WHAT YOU HAVE TO DO ▸ Count how many lines in the records below contain the string "finalExpirationDate", with uppercase and lowercase letters counting as different. Reply with the number alone.

INFORMATION PROVIDED ▸
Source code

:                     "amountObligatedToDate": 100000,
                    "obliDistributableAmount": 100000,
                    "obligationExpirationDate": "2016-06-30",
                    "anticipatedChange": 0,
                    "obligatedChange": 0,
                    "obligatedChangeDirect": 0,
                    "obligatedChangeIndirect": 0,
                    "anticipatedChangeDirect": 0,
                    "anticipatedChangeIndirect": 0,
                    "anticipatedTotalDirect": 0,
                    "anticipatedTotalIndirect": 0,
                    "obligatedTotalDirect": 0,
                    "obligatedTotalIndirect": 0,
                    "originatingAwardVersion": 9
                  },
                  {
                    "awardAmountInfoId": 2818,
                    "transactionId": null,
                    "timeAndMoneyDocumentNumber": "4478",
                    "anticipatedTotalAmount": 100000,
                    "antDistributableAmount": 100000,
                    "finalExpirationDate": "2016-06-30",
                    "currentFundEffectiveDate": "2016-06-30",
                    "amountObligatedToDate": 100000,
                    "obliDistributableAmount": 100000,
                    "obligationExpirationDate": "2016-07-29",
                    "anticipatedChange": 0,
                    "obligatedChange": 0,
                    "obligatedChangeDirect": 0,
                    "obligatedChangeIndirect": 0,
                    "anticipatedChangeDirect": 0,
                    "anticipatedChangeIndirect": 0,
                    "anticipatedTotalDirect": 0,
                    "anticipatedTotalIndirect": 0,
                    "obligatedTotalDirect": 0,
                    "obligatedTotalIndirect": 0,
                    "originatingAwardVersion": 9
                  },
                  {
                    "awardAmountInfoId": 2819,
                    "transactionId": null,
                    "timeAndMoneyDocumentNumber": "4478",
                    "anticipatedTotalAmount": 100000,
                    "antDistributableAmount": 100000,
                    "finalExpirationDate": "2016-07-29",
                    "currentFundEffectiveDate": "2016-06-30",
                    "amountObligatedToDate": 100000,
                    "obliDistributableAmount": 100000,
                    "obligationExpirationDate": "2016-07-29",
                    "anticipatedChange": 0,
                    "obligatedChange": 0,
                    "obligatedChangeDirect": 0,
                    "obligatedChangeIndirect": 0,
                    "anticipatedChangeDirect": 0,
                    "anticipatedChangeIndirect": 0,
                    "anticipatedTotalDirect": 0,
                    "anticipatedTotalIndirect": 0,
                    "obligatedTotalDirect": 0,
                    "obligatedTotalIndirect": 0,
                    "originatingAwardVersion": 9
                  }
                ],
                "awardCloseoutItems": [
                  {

RESULT OF THIS EXERCISE ▸ 2